_EXERCISE BRIEF:_
Please reproduce the data exactly and omit the pictures.

_EXERCISE DATA:_
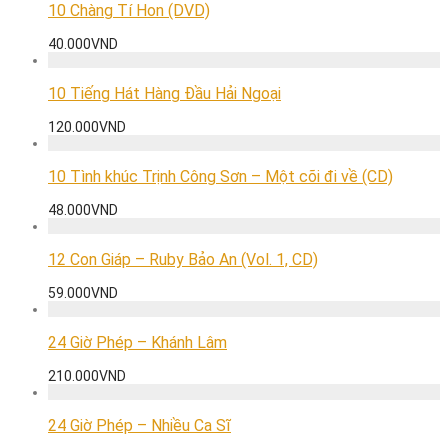
10 Chàng Tí Hon (DVD)
40.000
VND
10 Tiếng Hát Hàng Đầu Hải Ngoại
120.000
VND
10 Tình khúc Trịnh Công Sơn – Một cõi đi về (CD)
48.000
VND
12 Con Giáp – Ruby Bảo An (Vol. 1, CD)
59.000
VND
24 Giờ Phép – Khánh Lâm
210.000
VND
24 Giờ Phép – Nhiều Ca Sĩ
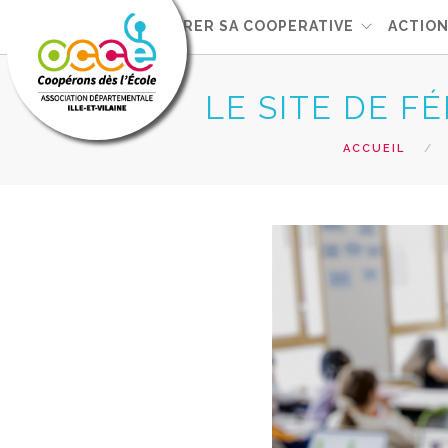
L'OCCE
GERER SA COOPERATIVE
ACTIO
LE SITE DE F
ACCUEIL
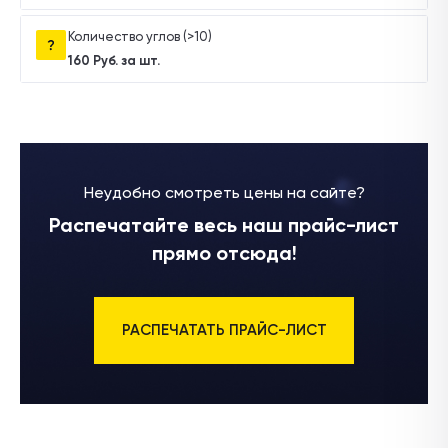
Количество углов (>10)
160 Руб. за шт.
Неудобно смотреть цены на сайте?
Распечатайте весь наш прайс-лист
прямо отсюда!
РАСПЕЧАТАТЬ ПРАЙС-ЛИСТ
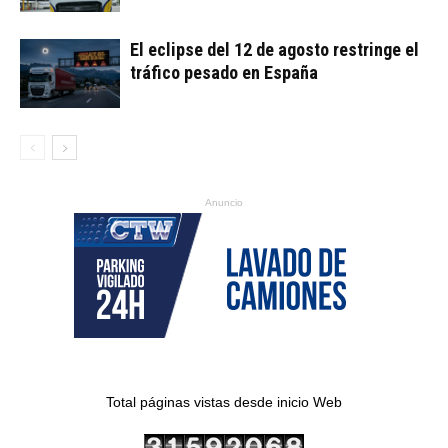
El eclipse del 12 de agosto restringe el
tráfico pesado en España
Anuncio
Total páginas vistas desde inicio Web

_RESULT:_
10 Chàng Tí Hon (DVD)
40.000
VND
10 Tiếng Hát Hàng Đầu Hải Ngoại
120.000
VND
10 Tình khúc Trịnh Công Sơn – Một cõi đi về (CD)
48.000
VND
12 Con Giáp – Ruby Bảo An (Vol. 1, CD)
59.000
VND
24 Giờ Phép – Khánh Lâm
210.000
VND
24 Giờ Phép – Nhiều Ca Sĩ
L'OCCE
GERER SA COOPERATIVE
ACTIO
LE SITE DE F
ACCUEIL
Количество углов (>10)
160 Руб. за шт.
Неудобно смотреть цены на сайте?
Распечатайте весь наш прайс-лист
прямо отсюда!
РАСПЕЧАТАТЬ ПРАЙС-ЛИСТ
El eclipse del 12 de agosto restringe el
tráfico pesado en España
Anuncio
Total páginas vistas desde inicio Web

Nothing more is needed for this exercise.